Patients who had undergone prior back surgery with persisting back or leg pain finally got a name for their condition in 1951. It was called failed back syndrome. Currently we define this condition as persisting or recurring low back pain with or without radiating leg pain following one or more back surgeries. This condition is recognized as a spectrum of organic disease which can be complicated by learned chronic behaviors and secondary gain.
The incidence of failure following spine surgery depends on the procedure performed, the pathology for which it is performed, the patient's overall mental and physical condition at the time of surgery, the patient's motivation to recover, underlying disease processes or health problems, and many other factors. In general, failure following lumbar discectomy is between 5 and 10%. Failure following spinal fusion can be as low as 5% or as high as 50%, depending on the series, disease process, and patient population that is evaluated. Treatment for these patients remains difficult because the precise sources of pain are sometimes difficult to define.
Factors That Affect Failure
The reasons why some people do not get better following spine surgery can be grouped into preoperative factors, operative factors, and postoperative factors. Preoperative factors affecting outcomes after spine surgery include selecting patients likely to do well and making the correct diagnosis. Factors during surgery which impact long term outcomes include failure to fully decompress pinched or compressed nerves, inadequate fixation of bone in spine fusion, and using bone graft techniques that have not been shown to be successful. Postoperative factors include failure of the spine to fuse, infections, recurrent disc herniations, formation of scar tissue, and arthritis that can develop at the segments adjacent to those which are operated on.
Determining the Pain Source
The broad diagnosis of failed back syndrome is not useful to spine care providers, since it does not define where the pain is coming from. We know from studies done operating on patients under local anesthesia, that there are specific structures within the spine that cause pain and other structures which do not cause pain. Current imaging techniques including MRI scan, CT scans with contrast, facet blocks, discography, and other injection studies.
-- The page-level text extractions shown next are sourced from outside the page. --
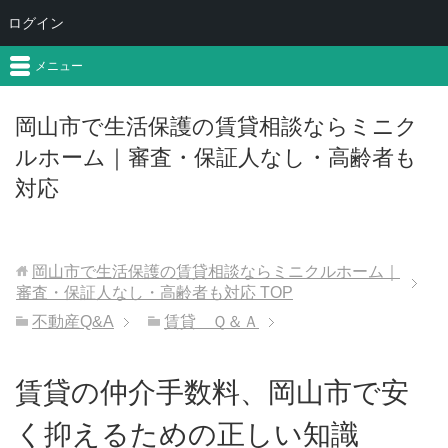
ログイン
メニュー
岡山市で生活保護の賃貸相談ならミニク
ルホーム｜審査・保証人なし・高齢者も
対応
岡山市で生活保護の賃貸相談ならミニクルホーム｜
審査・保証人なし・高齢者も対応
TOP
不動産Q&A
賃貸 Ｑ＆Ａ
賃貸の仲介手数料、岡山市で安
く抑えるための正しい知識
These techniques can be helpful at pinning down a precise source of pain in someone who has failed to improve after surgery. Sometimes psychological testing is helpful at learning whether a patient is too psychologically fragile to benefit from surgical intervention.
With a precise diagnosis of the pain generator, an algorithm can be followed to treat patients with predominantly back pain, or predominantly leg pain.
Who Should Be Considered for Surgery?
For patients with disc herniation not responding to conservative care, our results from 1995 through 2005 suggest a 95% rate of improvement, and 4% rate of recurrent disc herniation. These patients are typically back to work between two and four weeks and are stationary six to eight weeks after surgery. Two years after their surgery, 86% of these patients are still working.
Patients who fail discectomy and continue to have pain require evaluation according to the back pain algorithm.
For patients who have spinal instability, pain from facet joints (the smaller joints in the back of the spine) or from the disc itself, or failed prior fusion may be a candidate for spinal fusion. Using current techniques including bone morphogenic protein (BMP) for fusion (no bone grafting from the hip),surgery is 95% successful at achieving a solid fusion. The surgery is typically done in two to four hours and the patient is in the hospital for one to four days, depending on their overall level of fitness.
Certain patients should not be offered further surgical intervention for their failed back syndrome. These include patients who have significant functional overlay as demonstrated on the history, physical examination, or specific testing. Patients who have pain in areas that don't match findings on imaging studies such as MRI or x-ray also should not be offered repeat surgery. Patients with fibromyalgia, patients who are non compliant and patients who have been off of work for greater than six months deserve extra consideration and caution before proceeding to surgery. And finally, it is our belief that a patient having pain despite conservative care is not necessarily a reason to proceed with surgery. If a patient is not a surgical candidate, surgery should not be performed, regardless of the level of pain.
Before the use of bone morphogenic protein (1994 through 2003), our success rate with spinal fusion as tracked by our research was 95% for one level fusions, 90% for two level fusions, 87% for three level fusions. Since the advent of bone morphogenic protein, our success rate for one and two level fusions has been 100% and for three level fusions, 97%. Following these patients for two years, 75% are working. Returning patients to work and full function remains our main goal.
We Track Surgical Outcomes
How do we know the results of our treatment? We track all of our surgical outcomes through our research foundation. The Sonoran Spine Research and Education Foundation was founded several years ago specifically to follow the progress of our patients and educate our colleagues and the public as to matters effecting the spine. We have the interest and ability to give many spine seminars in the Phoenix metropolitan area every year in addition to our national and international research presentations.
Failed back syndrome is a broad term that includes all patients who continue to have pain after spine surgery. For most of these patients, we can clearly identify a reason for the pain. For many of these patients, we can offer a treatment program to decrease or eliminate the pain and get them back to work and excellent level of function. We are committed to continuing our research in this area and improve our results and the lives of our patients.